• **Work to complete**: Copy the material below line for line, without changing a single character.
━━━━━━
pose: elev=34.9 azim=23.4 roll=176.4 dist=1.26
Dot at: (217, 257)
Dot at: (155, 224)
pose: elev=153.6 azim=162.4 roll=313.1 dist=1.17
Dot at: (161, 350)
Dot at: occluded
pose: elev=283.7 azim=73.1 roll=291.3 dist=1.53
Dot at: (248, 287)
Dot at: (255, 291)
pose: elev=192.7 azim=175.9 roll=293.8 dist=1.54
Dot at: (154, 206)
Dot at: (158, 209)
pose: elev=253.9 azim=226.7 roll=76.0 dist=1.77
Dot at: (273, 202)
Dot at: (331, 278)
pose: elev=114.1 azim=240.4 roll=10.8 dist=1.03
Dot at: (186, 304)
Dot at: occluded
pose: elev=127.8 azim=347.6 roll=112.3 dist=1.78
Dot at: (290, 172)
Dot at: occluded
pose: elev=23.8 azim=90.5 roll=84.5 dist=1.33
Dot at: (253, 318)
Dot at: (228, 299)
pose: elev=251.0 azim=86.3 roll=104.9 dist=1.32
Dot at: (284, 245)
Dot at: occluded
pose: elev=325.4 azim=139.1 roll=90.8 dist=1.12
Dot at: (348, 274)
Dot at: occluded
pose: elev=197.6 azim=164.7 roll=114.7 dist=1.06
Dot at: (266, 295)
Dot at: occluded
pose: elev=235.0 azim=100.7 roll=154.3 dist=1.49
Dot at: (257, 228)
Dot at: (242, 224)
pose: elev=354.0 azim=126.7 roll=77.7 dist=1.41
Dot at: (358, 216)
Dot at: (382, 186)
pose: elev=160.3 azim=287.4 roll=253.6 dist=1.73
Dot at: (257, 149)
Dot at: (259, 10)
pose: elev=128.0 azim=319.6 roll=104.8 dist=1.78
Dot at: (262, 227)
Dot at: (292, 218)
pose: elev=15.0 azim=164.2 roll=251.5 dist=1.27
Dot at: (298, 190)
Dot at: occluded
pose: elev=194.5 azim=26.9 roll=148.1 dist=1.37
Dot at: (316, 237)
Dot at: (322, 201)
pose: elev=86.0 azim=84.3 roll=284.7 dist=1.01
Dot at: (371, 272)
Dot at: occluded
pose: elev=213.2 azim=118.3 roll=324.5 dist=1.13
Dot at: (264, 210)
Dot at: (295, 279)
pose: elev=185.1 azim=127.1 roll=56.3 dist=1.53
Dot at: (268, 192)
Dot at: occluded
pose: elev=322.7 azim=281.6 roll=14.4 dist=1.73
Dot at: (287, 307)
━━━━━━
• **The completed task**:
pose: elev=34.9 azim=23.4 roll=176.4 dist=1.26
Dot at: (217, 257)
Dot at: (155, 224)
pose: elev=153.6 azim=162.4 roll=313.1 dist=1.17
Dot at: (161, 350)
Dot at: occluded
pose: elev=283.7 azim=73.1 roll=291.3 dist=1.53
Dot at: (248, 287)
Dot at: (255, 291)
pose: elev=192.7 azim=175.9 roll=293.8 dist=1.54
Dot at: (154, 206)
Dot at: (158, 209)
pose: elev=253.9 azim=226.7 roll=76.0 dist=1.77
Dot at: (273, 202)
Dot at: (331, 278)
pose: elev=114.1 azim=240.4 roll=10.8 dist=1.03
Dot at: (186, 304)
Dot at: occluded
pose: elev=127.8 azim=347.6 roll=112.3 dist=1.78
Dot at: (290, 172)
Dot at: occluded
pose: elev=23.8 azim=90.5 roll=84.5 dist=1.33
Dot at: (253, 318)
Dot at: (228, 299)
pose: elev=251.0 azim=86.3 roll=104.9 dist=1.32
Dot at: (284, 245)
Dot at: occluded
pose: elev=325.4 azim=139.1 roll=90.8 dist=1.12
Dot at: (348, 274)
Dot at: occluded
pose: elev=197.6 azim=164.7 roll=114.7 dist=1.06
Dot at: (266, 295)
Dot at: occluded
pose: elev=235.0 azim=100.7 roll=154.3 dist=1.49
Dot at: (257, 228)
Dot at: (242, 224)
pose: elev=354.0 azim=126.7 roll=77.7 dist=1.41
Dot at: (358, 216)
Dot at: (382, 186)
pose: elev=160.3 azim=287.4 roll=253.6 dist=1.73
Dot at: (257, 149)
Dot at: (259, 10)
pose: elev=128.0 azim=319.6 roll=104.8 dist=1.78
Dot at: (262, 227)
Dot at: (292, 218)
pose: elev=15.0 azim=164.2 roll=251.5 dist=1.27
Dot at: (298, 190)
Dot at: occluded
pose: elev=194.5 azim=26.9 roll=148.1 dist=1.37
Dot at: (316, 237)
Dot at: (322, 201)
pose: elev=86.0 azim=84.3 roll=284.7 dist=1.01
Dot at: (371, 272)
Dot at: occluded
pose: elev=213.2 azim=118.3 roll=324.5 dist=1.13
Dot at: (264, 210)
Dot at: (295, 279)
pose: elev=185.1 azim=127.1 roll=56.3 dist=1.53
Dot at: (268, 192)
Dot at: occluded
pose: elev=322.7 azim=281.6 roll=14.4 dist=1.73
Dot at: (287, 307)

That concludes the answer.